Document text:

>> begin

By reporting on the declining costs of solar panels and wind turbines but not on how they increase electricity prices, journalists are — intentionally or unintentionally — misleading policymakers and the public about those two technologies.
The Los Angeles Times last year reported that California’s electricity prices were rising, but failed to connect the price rise to renewables, provoking a sharp rebuttal from UC Berkeley economist James Bushnell.
“The story of how California’s electric system got to its current state is a long and gory one,” Bushnell wrote, but “the dominant policy driver in the electricity sector has unquestionably been a focus on developing renewable sources of electricity generation.”
Part of the problem is that many reporters don’t understand electricity. They think of electricity as a commodity when it is, in fact, a service — like eating at a restaurant.
The price we pay for the luxury of eating out isn’t just the cost of the ingredients most of which, like solar panels and wind turbines, have declined for decades.
Rather, the price of services like eating out and electricity reflect the cost not only of a few ingredients but also their preparation and delivery.
This is a problem of bias, not just energy illiteracy. Normally skeptical journalists routinely give renewables a pass. The reason isn’t that they don’t know how to report critically on energy — they do regularly when it comes to non-renewable energy sources — but rather because they don’t want to.
That could — and should — change. Reporters have an obligation to report accurately and fairly on all issues they cover, especially ones as important as energy and the environment.
A good start would be for them to investigate why, if solar and wind are so cheap, they are making electricity so expensive.
Michael Shellenberger is a Time Magazine “Hero of the Environment,” Green Book Award Winner, and President of Environmental Progress, a research and policy organization.
Read more at Forbes Blogs



A very good analysis. And conclusion. I saved the article.
There’s an important concept in economics. Substitution. When a good or service becomes too expensive, folks “substitute” something else. (This is why we will never “run out” of resources, too. Something becomes scarce, we substitute something that isn’t.)
Well, electricity in California is expensive. The chart says approaching 30 ¢ average. The tariff I pay is 19 ¢ baseline, about enough power to read your bill /sarc;, and then it goes to 32 ¢ / kW-hr.
Now a gallon of gasoline ( yes, I’m in the USA. I could do all this in metric but the units are just clumsy) is a nice standard for energy bought. We see the price posted all day every day. A useful concept for comparing fuel economy in different kinds of cars (propane, alcohol, electricity, …) is the Gallon of Gasoline Equivalent. (The US Government pushes this for cars here.) Presently, here, it’s about $3.25 in California (closer to $2.25 in the rest of the nation…)

>> end

Data section:
>> begin

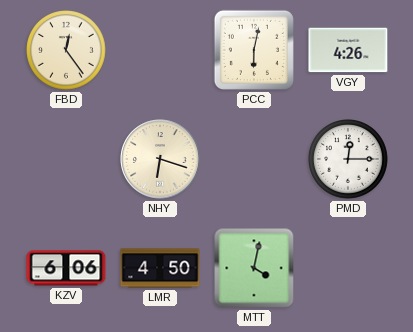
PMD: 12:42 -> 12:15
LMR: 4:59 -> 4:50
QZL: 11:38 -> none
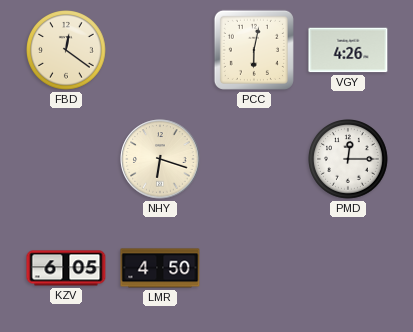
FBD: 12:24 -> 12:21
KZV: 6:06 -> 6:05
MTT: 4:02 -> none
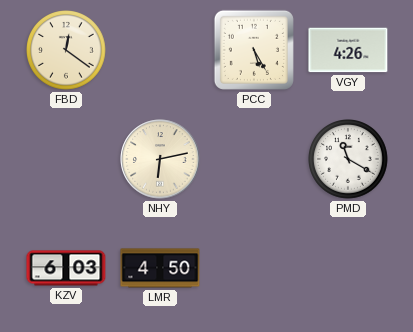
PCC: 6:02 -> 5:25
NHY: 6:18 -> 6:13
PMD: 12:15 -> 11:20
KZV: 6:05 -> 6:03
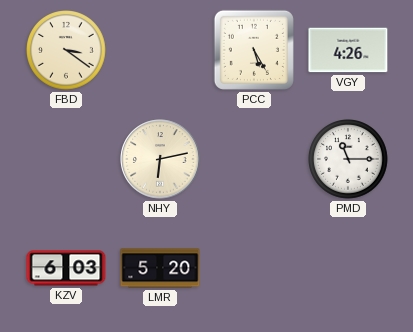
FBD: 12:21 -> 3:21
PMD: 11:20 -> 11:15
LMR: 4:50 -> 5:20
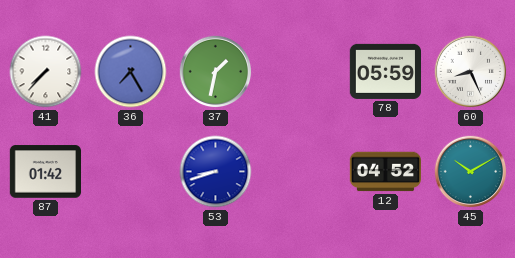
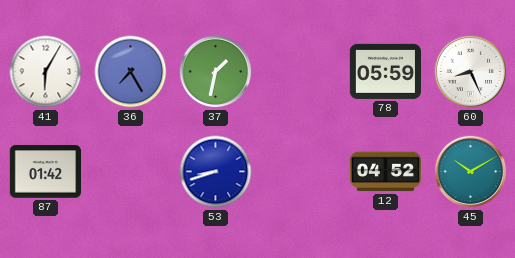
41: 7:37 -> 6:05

>> end

What you will do:
(1) According to the text on electricity prices, who wrote a sharp rebuttal to the Los Angeles Times report on California's rising electricity prices?
(2) From the text on electricity prices, extract the passage that begins at the words "There’s an important" and stops after the words "something that isn’t.)".

Solved problems:
(1) UC Berkeley economist James Bushnell.

(2)
There’s an important concept in economics. Substitution. When a good or service becomes too expensive, folks “substitute” something else. (This is why we will never “run out” of resources, too. Something becomes scarce, we substitute something that isn’t.)